Workshops and Cross-Cultural Dialog in Tokyo, Kyoto, Hiroshima, and Nagasaki, with a Special Emphasis on Building Bridges with our Friends in the Survivor Community in Nagasaki


Click through older posts to see pictures
of our work in various cities, including
Hiroshima and Nagasaki

Tuesday, August 24, 2010

A Teacher's Impressions

Shofukuji Temple

     After we left Hiroshima on August 7, where we engaged in numerous conferences, workshops, and conversations about how to make the world more peaceful, we took a train to Nagasaki and entered its mountainous enchantment. It was hard to believe that this beautiful city had been destroyed by a nuclear bomb 65 years ago, since it miraculously maintained its charm and a thinly veiled progressivism and independence. I admired the way in which the inhabitants celebrated their long history of religious diversity, scientific innovation, and cultural dissidence, and it is truly ironic that Nagasaki is the last city to be devastated by nuclear weapons in history in a war that was already finished.

     Although we attended the smaller memorial ceremonies at 11:02 a.m. on August 9, and although we were graced by an audience with the mayor of Nagasaki, the most sacred moment for me was not a memorial ceremony, nor was it workshops or conferences or collecting signatures on petitions. It was only on the next day when I was in a ruined temple alone that I was able to begin thinking about August 6 and August 9. Because our schedule was so busy, and because we – especially my students Nick and Pauline – were constantly asked to speak – we did not have enough time to quietly reflect, an important component of commemoration. We also did not have time to recover from the rigors of international travel, nor to rest in between activities. It is important for activists – adults and students -- to cultivate their passions and develop genuine relationships so that the work is truly meaningful and not just merely “going through the motions.” It was very difficult for us to communicate, and we are grateful for those who translated for us, but we were always speaking through someone else. Often we could not talk when we wanted to speak. Therefore, the truly beautiful moments were the unintended ones at serendipitous times when the circumstances of communication were right.
     I am especially grateful to our Japanese hosts who reached out in cross-cultural dialogue and listened to us as individuals and saw us as true partners. In particular, I thank Mr. Okuzumi, the teacher leader of the Tokyo student group, as well as Mrs. Yamashita, who hosted us in Nagasaki. Relationships among the members of groups who do this kind of work are as important as the work itself. We cannot make a more peaceful world unless we treat each other as individuals with respect, love, and dignity. I am thankful for each occasion when our hosts were kind and thoughtful. A special thank you to Mr. and Mrs. Hashiguchi, who took me to Mt. Fuji, where I missed the mountain but saw a rainbow, to Mio-san, who translated but also showed me how to dance around in a yukata, and Taka-san, a young journalist who also became my adopted little Japanese brother. Finally, gratitude must be extended to Mutsuko-san and Lydia-san, the remarkable mothers of Pauline and Nick. Domo arigato gozaimasu. Thank you.

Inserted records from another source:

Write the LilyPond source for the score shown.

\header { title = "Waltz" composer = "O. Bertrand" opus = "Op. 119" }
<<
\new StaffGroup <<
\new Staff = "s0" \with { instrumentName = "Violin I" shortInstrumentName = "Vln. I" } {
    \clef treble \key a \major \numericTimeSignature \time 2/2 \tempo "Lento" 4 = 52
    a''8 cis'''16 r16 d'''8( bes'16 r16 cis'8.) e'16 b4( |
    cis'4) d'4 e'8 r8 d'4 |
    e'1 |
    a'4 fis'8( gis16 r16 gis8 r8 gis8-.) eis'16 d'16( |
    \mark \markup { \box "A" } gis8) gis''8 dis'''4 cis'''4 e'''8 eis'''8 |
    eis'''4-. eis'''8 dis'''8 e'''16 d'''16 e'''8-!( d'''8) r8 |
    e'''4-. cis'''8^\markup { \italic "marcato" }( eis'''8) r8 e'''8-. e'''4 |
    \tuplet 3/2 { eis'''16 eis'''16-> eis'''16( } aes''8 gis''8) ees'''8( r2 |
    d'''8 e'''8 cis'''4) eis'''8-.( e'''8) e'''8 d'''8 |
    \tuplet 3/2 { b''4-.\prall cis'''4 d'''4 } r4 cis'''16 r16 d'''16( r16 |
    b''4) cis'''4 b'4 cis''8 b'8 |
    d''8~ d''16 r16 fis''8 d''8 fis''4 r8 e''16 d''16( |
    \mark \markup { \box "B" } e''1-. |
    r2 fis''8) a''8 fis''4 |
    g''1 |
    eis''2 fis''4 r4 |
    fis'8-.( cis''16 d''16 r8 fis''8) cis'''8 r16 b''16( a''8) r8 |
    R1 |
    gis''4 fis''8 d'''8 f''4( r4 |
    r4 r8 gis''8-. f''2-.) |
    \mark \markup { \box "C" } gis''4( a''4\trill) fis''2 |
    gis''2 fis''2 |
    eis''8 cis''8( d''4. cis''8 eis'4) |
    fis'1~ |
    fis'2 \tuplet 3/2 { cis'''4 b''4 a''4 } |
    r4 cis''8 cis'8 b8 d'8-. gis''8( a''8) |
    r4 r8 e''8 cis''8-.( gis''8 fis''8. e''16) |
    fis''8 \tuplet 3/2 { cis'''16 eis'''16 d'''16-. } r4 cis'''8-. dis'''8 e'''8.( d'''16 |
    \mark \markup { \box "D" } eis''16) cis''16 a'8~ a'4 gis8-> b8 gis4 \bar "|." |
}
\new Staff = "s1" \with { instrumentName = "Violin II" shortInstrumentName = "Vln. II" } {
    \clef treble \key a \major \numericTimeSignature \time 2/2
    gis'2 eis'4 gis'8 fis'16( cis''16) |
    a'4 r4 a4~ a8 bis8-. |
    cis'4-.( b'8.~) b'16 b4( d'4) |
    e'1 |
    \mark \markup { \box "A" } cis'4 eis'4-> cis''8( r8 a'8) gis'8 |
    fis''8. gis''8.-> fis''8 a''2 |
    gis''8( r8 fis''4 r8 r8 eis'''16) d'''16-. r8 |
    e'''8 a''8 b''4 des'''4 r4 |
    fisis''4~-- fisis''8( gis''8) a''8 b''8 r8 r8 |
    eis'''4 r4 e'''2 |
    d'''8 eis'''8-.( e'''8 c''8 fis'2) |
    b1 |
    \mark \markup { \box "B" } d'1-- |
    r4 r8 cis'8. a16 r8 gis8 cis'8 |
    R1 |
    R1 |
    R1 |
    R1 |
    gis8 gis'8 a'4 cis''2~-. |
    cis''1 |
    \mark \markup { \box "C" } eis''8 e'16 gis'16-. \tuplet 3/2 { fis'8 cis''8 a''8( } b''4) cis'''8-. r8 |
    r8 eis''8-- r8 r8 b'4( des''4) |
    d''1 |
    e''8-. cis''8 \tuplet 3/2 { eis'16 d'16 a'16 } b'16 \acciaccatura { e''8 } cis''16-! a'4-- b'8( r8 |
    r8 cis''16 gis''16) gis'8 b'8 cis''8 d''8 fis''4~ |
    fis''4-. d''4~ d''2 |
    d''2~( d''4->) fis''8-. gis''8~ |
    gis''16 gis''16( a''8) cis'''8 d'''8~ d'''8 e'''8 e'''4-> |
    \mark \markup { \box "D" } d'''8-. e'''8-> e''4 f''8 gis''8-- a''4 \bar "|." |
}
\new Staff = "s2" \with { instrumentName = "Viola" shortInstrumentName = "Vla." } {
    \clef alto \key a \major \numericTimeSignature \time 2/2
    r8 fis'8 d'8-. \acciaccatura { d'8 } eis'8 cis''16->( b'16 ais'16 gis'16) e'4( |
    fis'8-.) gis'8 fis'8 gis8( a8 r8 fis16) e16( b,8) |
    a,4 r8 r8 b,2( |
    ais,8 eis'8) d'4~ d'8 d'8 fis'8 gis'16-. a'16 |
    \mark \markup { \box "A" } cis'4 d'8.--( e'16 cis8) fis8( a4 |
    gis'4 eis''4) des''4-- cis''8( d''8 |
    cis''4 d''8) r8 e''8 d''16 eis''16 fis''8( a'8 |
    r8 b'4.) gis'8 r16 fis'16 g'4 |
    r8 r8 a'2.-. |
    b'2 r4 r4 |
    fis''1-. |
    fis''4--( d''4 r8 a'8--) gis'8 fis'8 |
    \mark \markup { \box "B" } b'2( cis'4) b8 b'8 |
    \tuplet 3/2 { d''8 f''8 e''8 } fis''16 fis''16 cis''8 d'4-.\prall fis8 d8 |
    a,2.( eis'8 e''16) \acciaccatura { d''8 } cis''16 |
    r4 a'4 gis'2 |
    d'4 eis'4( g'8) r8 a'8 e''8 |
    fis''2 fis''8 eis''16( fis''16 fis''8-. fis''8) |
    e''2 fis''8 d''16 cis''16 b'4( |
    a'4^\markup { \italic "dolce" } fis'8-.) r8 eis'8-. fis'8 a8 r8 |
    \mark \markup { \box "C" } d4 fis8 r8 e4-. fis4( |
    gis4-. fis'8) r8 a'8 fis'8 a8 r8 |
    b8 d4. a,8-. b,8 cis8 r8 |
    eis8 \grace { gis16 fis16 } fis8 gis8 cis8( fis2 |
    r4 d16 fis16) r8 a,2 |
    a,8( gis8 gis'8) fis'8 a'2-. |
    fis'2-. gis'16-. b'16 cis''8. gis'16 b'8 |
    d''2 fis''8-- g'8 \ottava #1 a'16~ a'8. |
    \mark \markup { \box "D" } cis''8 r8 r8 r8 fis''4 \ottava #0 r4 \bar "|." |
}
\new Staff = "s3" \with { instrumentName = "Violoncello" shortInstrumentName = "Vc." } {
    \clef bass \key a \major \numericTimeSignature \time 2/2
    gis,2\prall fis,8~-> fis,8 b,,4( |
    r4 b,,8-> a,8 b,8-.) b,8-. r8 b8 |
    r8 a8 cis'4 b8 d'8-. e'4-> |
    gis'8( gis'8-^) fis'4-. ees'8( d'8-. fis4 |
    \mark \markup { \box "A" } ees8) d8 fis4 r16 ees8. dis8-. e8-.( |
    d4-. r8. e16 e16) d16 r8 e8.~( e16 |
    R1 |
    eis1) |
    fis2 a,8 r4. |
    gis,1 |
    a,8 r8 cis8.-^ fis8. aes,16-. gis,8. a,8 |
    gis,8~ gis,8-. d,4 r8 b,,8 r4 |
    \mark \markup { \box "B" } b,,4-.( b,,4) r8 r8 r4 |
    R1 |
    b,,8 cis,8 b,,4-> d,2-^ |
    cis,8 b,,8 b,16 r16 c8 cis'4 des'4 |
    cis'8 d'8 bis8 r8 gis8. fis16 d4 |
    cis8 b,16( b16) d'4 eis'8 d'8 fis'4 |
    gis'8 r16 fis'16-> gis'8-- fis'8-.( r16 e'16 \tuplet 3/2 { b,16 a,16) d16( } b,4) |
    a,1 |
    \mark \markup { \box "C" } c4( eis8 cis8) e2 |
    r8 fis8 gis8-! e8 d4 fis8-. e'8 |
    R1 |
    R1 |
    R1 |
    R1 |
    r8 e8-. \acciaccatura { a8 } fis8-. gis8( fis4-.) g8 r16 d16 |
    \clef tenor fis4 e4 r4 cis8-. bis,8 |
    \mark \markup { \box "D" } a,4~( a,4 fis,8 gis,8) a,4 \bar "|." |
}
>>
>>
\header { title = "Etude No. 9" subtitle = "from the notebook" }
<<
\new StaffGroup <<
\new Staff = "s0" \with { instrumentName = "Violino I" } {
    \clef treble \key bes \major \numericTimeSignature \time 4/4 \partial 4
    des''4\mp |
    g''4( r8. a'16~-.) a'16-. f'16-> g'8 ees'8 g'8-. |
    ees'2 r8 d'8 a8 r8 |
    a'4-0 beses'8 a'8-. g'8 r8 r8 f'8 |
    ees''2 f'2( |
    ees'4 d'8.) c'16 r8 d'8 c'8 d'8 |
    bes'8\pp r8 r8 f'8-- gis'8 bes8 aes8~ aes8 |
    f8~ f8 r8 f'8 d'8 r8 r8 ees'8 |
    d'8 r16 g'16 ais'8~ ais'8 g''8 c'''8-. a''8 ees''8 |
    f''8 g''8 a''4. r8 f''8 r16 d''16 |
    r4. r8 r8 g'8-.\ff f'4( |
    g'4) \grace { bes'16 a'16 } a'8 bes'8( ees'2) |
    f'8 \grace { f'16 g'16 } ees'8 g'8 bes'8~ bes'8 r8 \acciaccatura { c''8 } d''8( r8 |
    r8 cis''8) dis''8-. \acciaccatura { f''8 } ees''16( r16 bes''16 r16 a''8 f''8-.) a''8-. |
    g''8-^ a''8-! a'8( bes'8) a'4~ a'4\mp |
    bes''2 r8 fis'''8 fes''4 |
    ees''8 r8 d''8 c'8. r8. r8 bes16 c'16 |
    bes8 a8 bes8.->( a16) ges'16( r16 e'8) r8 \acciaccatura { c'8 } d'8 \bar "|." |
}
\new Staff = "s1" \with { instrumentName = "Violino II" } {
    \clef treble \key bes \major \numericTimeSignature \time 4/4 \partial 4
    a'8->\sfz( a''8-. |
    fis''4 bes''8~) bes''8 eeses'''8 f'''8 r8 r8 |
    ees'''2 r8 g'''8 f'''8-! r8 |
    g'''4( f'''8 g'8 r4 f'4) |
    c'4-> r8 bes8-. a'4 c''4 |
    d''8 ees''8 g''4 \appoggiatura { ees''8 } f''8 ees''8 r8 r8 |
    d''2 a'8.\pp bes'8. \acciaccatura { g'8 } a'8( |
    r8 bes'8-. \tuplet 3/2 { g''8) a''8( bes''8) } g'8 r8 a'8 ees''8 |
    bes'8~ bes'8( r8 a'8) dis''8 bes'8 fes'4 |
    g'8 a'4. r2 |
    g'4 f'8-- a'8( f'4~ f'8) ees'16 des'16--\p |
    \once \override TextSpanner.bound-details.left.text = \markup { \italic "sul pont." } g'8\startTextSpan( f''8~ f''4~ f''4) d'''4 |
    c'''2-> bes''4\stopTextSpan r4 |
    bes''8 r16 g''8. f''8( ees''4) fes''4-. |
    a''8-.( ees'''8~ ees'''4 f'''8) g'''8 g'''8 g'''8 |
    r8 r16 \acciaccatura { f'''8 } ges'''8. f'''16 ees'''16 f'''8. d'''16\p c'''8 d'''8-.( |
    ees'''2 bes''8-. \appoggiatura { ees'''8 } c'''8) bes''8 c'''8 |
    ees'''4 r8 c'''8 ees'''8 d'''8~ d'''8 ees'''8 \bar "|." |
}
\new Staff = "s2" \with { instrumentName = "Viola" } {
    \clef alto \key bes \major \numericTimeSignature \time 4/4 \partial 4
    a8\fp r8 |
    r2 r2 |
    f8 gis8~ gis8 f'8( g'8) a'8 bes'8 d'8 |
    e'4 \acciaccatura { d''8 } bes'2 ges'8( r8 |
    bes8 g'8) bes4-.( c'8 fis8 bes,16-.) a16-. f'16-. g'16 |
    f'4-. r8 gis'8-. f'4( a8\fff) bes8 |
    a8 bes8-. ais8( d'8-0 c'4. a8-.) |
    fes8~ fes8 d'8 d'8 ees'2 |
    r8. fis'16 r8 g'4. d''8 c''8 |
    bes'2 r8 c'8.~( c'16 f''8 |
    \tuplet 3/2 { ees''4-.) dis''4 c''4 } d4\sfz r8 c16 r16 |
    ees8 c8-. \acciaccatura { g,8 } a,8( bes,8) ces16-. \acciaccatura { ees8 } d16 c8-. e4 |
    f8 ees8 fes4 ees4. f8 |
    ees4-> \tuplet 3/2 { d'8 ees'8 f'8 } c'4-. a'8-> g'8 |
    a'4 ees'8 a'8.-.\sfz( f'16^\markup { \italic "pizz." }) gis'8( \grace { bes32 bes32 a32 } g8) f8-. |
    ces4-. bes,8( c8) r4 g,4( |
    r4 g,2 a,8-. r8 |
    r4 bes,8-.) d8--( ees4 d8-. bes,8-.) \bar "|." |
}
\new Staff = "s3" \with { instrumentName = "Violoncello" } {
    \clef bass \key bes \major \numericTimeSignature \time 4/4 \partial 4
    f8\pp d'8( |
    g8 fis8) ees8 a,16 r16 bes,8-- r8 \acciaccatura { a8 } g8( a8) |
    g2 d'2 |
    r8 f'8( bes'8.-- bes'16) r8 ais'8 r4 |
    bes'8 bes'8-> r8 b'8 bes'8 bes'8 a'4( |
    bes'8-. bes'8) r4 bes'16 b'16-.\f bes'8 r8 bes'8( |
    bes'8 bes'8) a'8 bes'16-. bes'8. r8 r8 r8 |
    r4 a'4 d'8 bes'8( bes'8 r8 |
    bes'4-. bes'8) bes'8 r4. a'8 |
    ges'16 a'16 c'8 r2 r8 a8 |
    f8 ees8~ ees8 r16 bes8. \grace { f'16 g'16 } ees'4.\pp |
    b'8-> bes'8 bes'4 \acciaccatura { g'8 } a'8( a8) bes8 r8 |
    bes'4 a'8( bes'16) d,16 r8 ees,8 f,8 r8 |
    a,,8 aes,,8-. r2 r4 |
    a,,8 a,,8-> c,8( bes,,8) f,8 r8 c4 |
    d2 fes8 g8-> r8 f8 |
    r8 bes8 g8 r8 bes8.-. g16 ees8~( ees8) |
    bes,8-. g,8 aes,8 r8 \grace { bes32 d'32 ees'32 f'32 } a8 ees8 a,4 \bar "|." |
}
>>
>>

Moments When This Journey Seemed “Perfect”:

1.     Spending an hour in the ramshackle 17th century Shofukuji Temple in Nagasaki that escaped – by a few meters – the fires of the atomic bomb. It stands as the city’s most powerful unofficial memorial, and it was a quiet place where I could finally reflect on the loss, and the meaning that we were all trying to make of it.  
2.     Meeting with hibakusha (survivors of Hiroshima and Nagasaki), including Mrs. Kodoma, Mr. Kido, Mr. Tanaka, Mr. Tomonaga, and Mr. Hiroge. In particular, high points for me were visiting:
*     Mrs. Akizuki, the nurse protagonist in the movie about the Nagasaki hospital. Like an inquisitive American, I asked her about her courtship with Dr. Akizuki, and I made her blush like a schoolgirl. She said no one had ever asked her that. I would like to think that I gave her five minutes of happy memories.
*      Mr. Konishi, of Tokyo, a Hiroshima survivor who spoke at St. Luke’s in 2005. I visited him in the hospital on my last day in Japan, since a bad fall has incapacitated him. I reminded him that if he had survived Hiroshima, he would find a way to survive again. He managed to wave goodbye, and I will continue to contact him.
3.     Watching my American students as they become more effective and sophisticated diplomats who explained their own national narrative and challenged their peers to think strategically. 
4.     Seeing high school students and their teachers from Nagasaki, Hiroshima, Korea, and the Philippines struggling to find a common voice and an effective strategy to remake the world. Considering what had happened in history among these nations, bringing together these young people was truly incredible. 
5.     Being inspired by all the young people I met in Japan. 
6.     Learning from the students from Tokyo under the leadership of Mr. Okuzumi and the other teachers. I was encouraged by their commitment and passion.
     On September 1, 2010, Nick and Pauline will travel to Senator Schumer’s office in Washington, D.C., where they will present the petitions collected in Japan.